What SharePoint 2010 Offers Online
When SharePoint 2010 is available as Microsoft's hosted SharePoint version, you can expect near feature parity with on-premises hosted SharePoint farms
February 16, 2010
SharePoint 2010 continues Microsoft's strides toward its Software Plus Services (S+S) strategy. Microsoft has three flavors of hosted SharePoint, the most common of which is multi-tenant, or co-hosted, offered through Microsoft Business Productivity Online Standard Suite (BPOS). In its current iteration, this service offers functionality basically equivalent to Windows SharePoint Services (WSS) 3.0 plus publishing. SharePoint 2010 has been designed to support richer multi-tenant functionality, including service applications such as Search, Managed Metadata, and My Sites. It's safe to expect that multi-tenant hosted SharePoint Online will extend such capabilities to its subscribers after the service is updated to SharePoint 2010. I expect that SharePoint Online will come admirably close to feature parity with internally hosted SharePoint farms.

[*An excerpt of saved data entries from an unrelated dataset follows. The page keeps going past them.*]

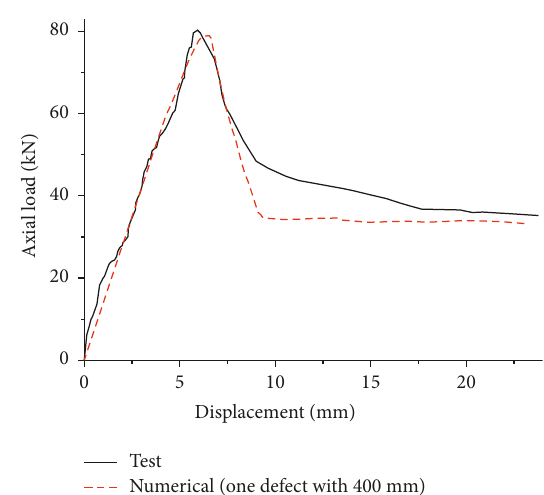
Figure 2: The relationship of axial load and displacement of rock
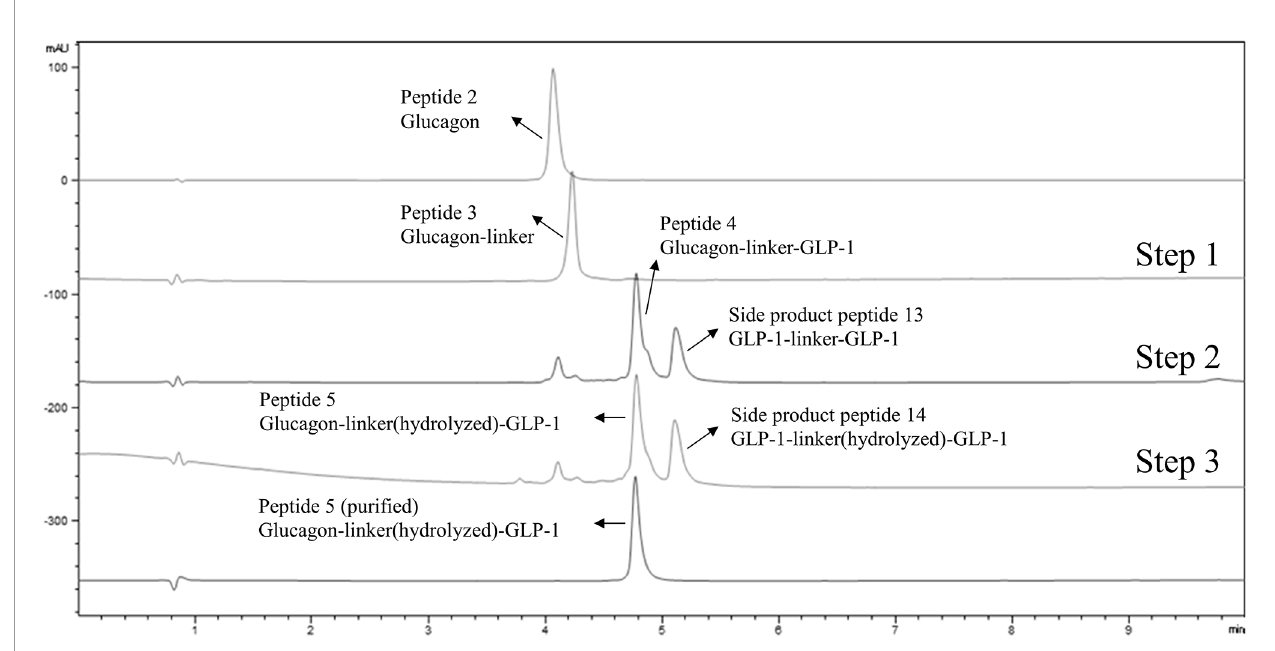
FIGURE 1 | LC-MS analysis of one-pot heterodimerization in three steps. From top to bottom, the fi rst line shows the UV absorption trace of a puri fi ed cysteine containing glucagon analog (peptide 2); the second line is the UV absorption trace of a glucagon analog-linker adduct (peptide 3) in the reaction mixture following the fi rst step reaction; the third line shows the UV absorption trace of glucagon-linker-GLP-1 analog adduct (peptide 4) in the reaction mixture after the second step reaction, along with a minor side-product 1 representing GLP-1-linker-GLP-1 analog; the fourth line shows the UV absorption trace of the glucagon-linker (hydrolyzed)-GLP-1 adduct analog (peptide 5) in the reaction mixture following the third reaction step, along with a minor side product 2 of GLP-1-linker(hydrolyzed)- GLP-1 analog; the fi fth line shows the UV absorption trace of puri fi ed peptide 5 glucagon-linker(hydrolyzed)-GLP-1 analog adduct after HPLC puri fi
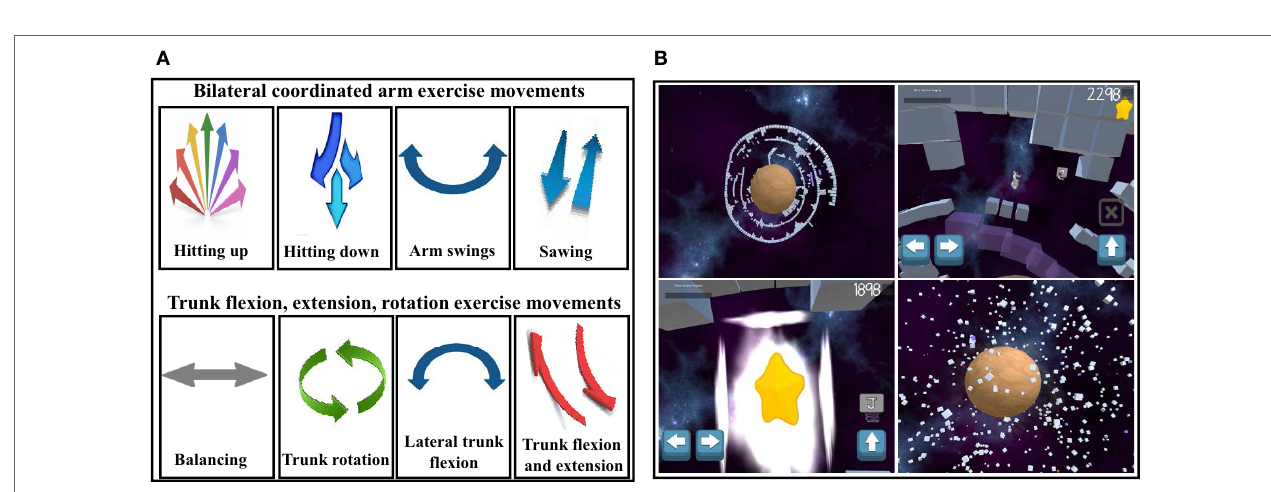
FigUre 6 | The programmable iPadAir accelerometer and gyroscopic motion features facilitate incorporation of specific upper extremity and trunk exercise motions for (a) exercise motions needed to overcome a specific mini-game challenge and (B) exercises for 30 s “power-ups” to provide the energy needed to continue gameplay, as illustrated in the Planet Puzzle mini-game sequences.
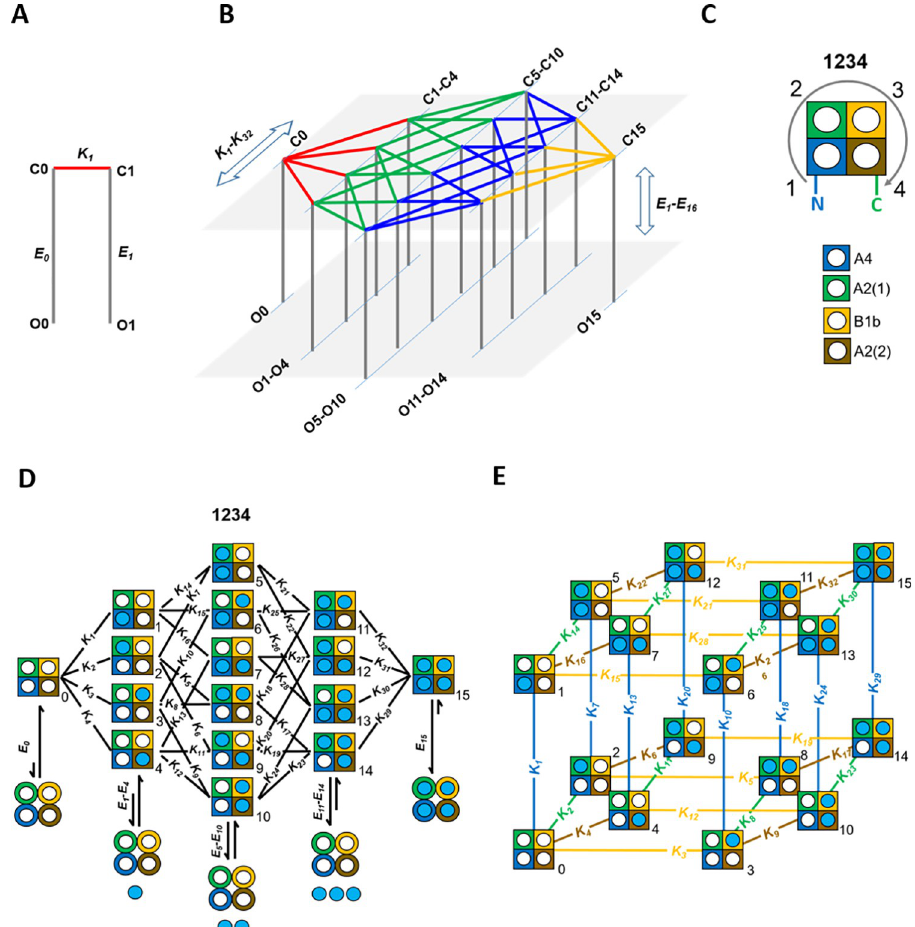
Fig 1. State models for the activation in heteromeric proteins. ( A ) Scheme with two closed and two open states (C0, C1, O0, O1) for a theoretical minimum ligand-gated channel. There is one ligand binding step from closed state C0 to closed state C1, specified by the equilibrium association constant K 1 . From each closed state an opening step is possible and E . ( B ) Related scheme for a that is specified by the respective closed-open isomerization constant E 0 1 heterotetrameric channel containing 16 closed (C0-C15) and 16 open states (O0-O15), requiring for the closed channel 32 binding steps ( K - K ) and 16 allosteric opening steps ( E - E ). ( C ) Cartoon scheme of the concatamer 1 32 0 15 used in the analysis with the sequence N-A4-A2(1)-B1b-A2(2)-C [31]. The colors of the subunits are used throughout the article. ( D ) Detailed cartoon scheme for the concatameric heterotrameric allosteric (HA) model used in the analysis, specifying the counting of the 32 K x and the 16 E x , here summarized at equal degree of liganding. ( E ) Representation of the scheme in d in a 4D hypercube to ease the analysis.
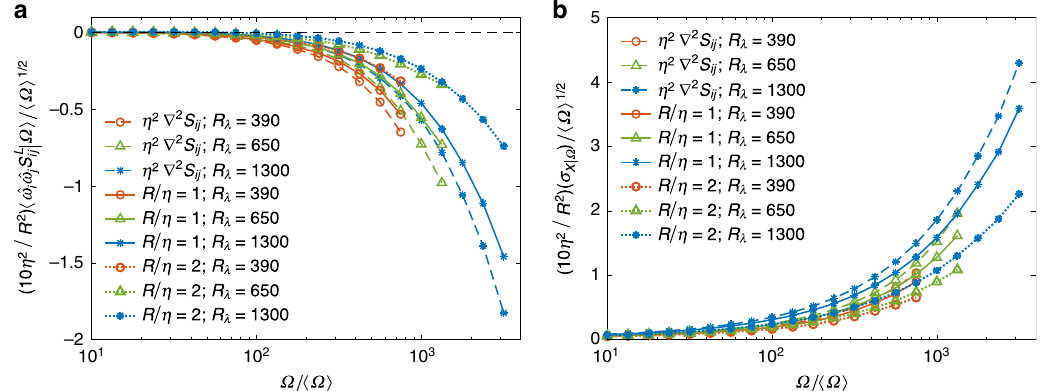
Fig. 2 Negative contribution of local strain to production of enstrophy. a Averaged enstrophy production due to the local strain, P L Ω , conditioned on enstrophy normalized by its mean value. The curves shown correspond for R / η = 1 and 2, at Taylor-scale Reynolds numbers R λ = 390 – 1300. For comparison, we also show the contribution based on η 2 ∇ 2 S ij , which is the limiting value of local strain for small R as noted in Eq. (7). (Accordingly the curves for R / η = 1 and 2 are also adjusted by a factor of 10 η 2 / R 2 ). b The conditional root-mean-square σ X ∣ Ω of the local enstrophy production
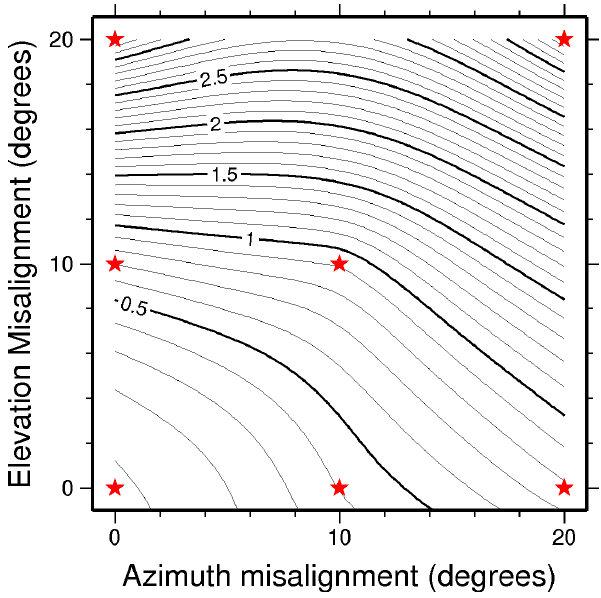
Figure 11. Contour map of RCS loss as a function of azimuth and elevation misalignments. A minimum curvature surface is fitted to the 7 RCS loss measurements from Gunning SAR imagery for the 1.5 m TCR with positive-valued misalignments. The positions in parameter space of the observed data are plotted as red stars. Observed data is taken as the mean of the TSX, CSK and RSAT-2 values. Contour interval is 0.1 dBm 2 with every 0.5 dBm 2 bold and annotated.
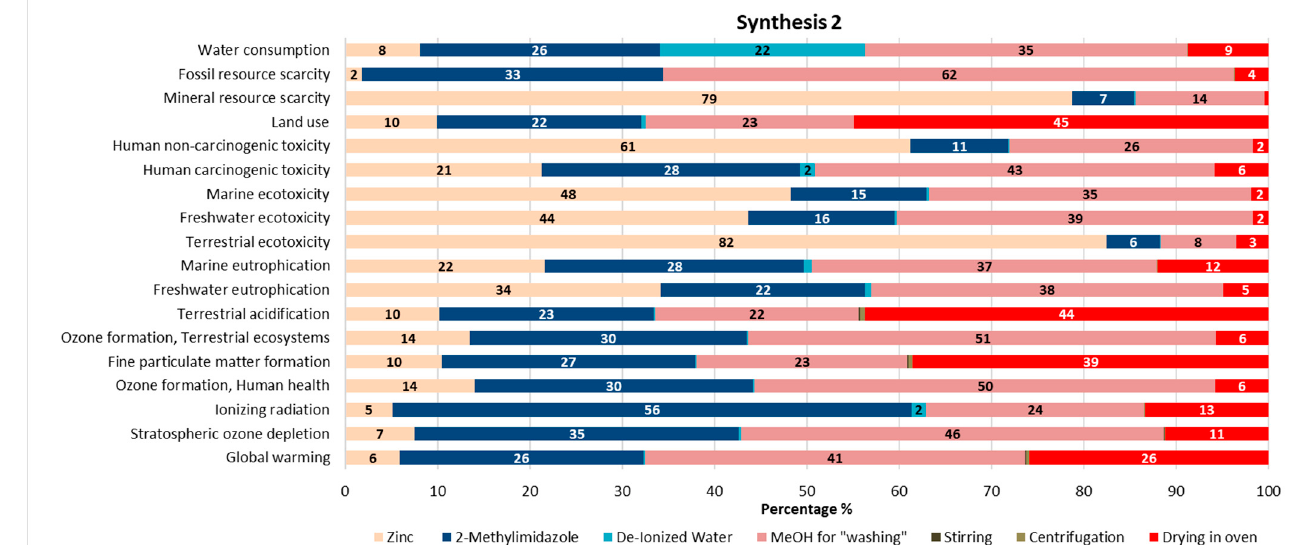
Figure 6. Life Cycle Assessment of the 3rd synthetic approach of ZIF-8. Method: ReCiPe 2016, midpoint (H) V.1.01.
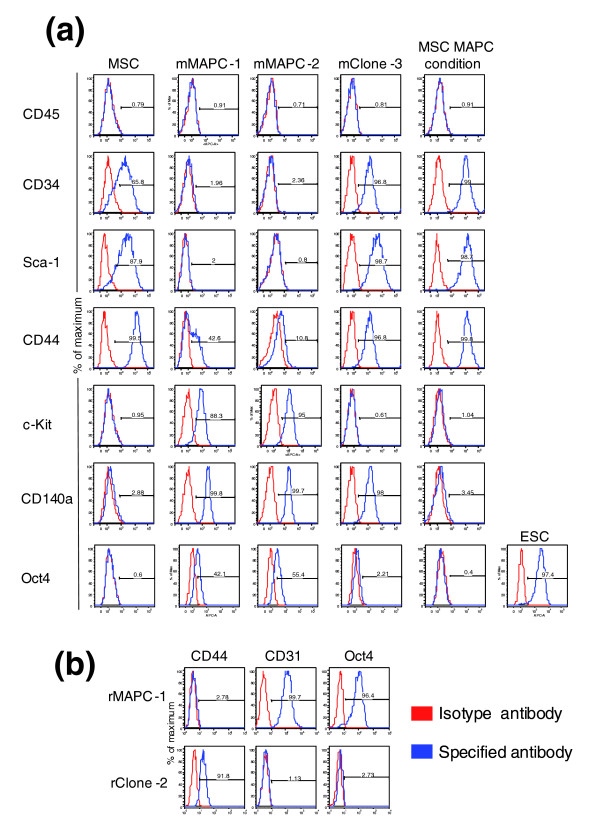
Cell-surface phenotype and Oct4 protein expression of mouse and rat clones evaluated by flow cytometry. (a) Flow cytometry results for mouse clones. From left to right: MSCs; mMAPC-1; mMAPC-2; mClone-3; and MSCs cultured in MAPC conditions. The histogram in each panel plots the number of cells (as a percentage of the maximum) on the vertical axis against the fluorescence intensity of the labeled antibody bound to the indicated protein (horizontal axis). The horizontal line on each histogram indicates the fluorescence range that contains the indicated percentage of cells positive for that protein. (b) Flow cytometry results for the rat clones rMAPC-1 and rClone-2.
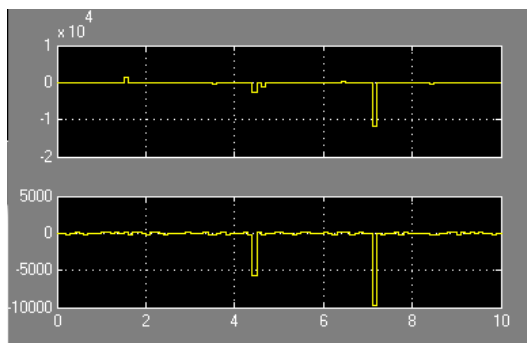
Figure 9. model with using ANN of Scope 2 ‘G 4 (u)’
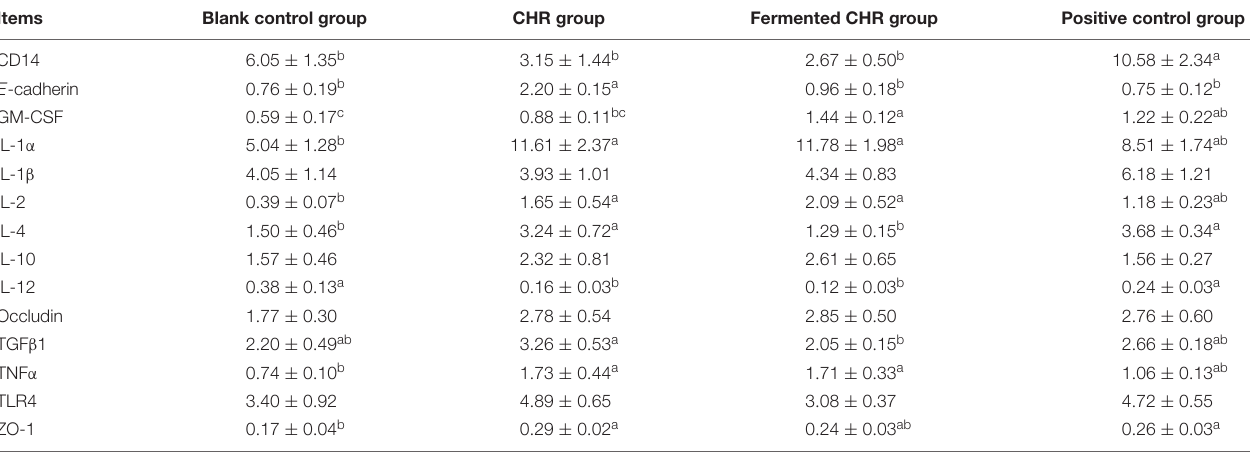
TABLE 7 | Effects of dietary supplementation with Chinese herbal residues (CHR) or fermented CHR on colon mRNA levels corresponding to epithelial cell proteins, cytokines, and TLR4 signaling pathway in weaned piglets ( n = 5).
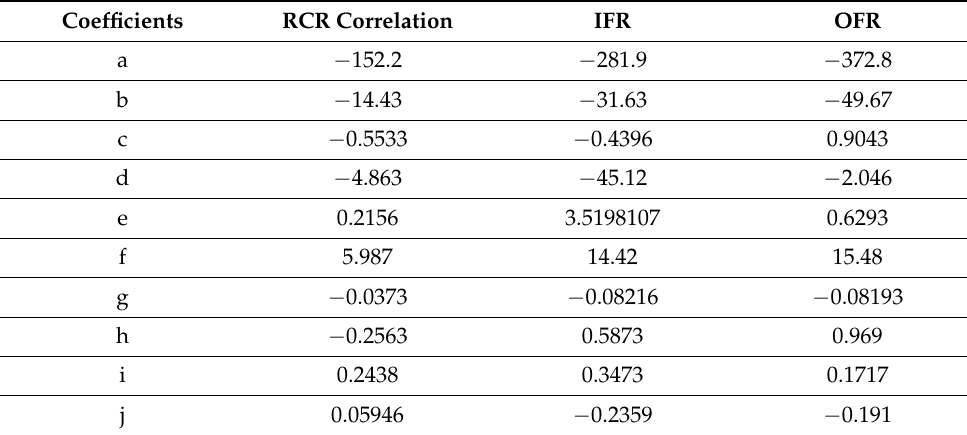
Table 4. Coefficients of simultaneous RCR, IFRF and OFRF FDD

The second of the three hosted flavors of SharePoint is SharePoint for Internet sites. Microsoft has revealed new multi-tenant options for hosted SharePoint 2010–based Internet sites. It’s currently not possible to host public-facing, anonymous-access websites on the multi-tenant version of SharePoint Online. These new Internet offerings will let businesses publish their public-facing websites on SharePoint in a robust and secure infrastructure hosted and managed by Microsoft.
The third flavor of hosted SharePoint that Microsoft offers is dedicated SharePoint hosting for large enterprises. Through this offering, the level of functionality isn't limited by the fact that your SharePoint applications are multi-tenant. Instead, you can do anything and everything SharePoint can do because it’s your server. Microsoft simply hosts and manages it.
Finally, there are aspects of SharePoint and its Office Web Applications integrated into Microsoft Office Live Workspace and Windows Live, which expose SharePoint functionality to small-to-midsized businesses (SMBs) and consumers with a free-to-the-user, advertisement-driven model. The experience with Office Live is already so rich that I can only blame poor marketing by Microsoft for any inroads made by Google in the SMB collaboration market. SharePoint 2010 ups the ante, and I expect Office Live will provide Office Web Applications (Word, PowerPoint, and Excel), for free to the same markets.
The takeaway for your enterprise is that hosted SharePoint has come of age and, unlike other companies' web-only offerings, Microsoft gives you the flexibility to mix and match internally hosted and externally hosted SharePoint versions. Be sure to give careful thought as to how you can leverage both to meet your strategic objectives.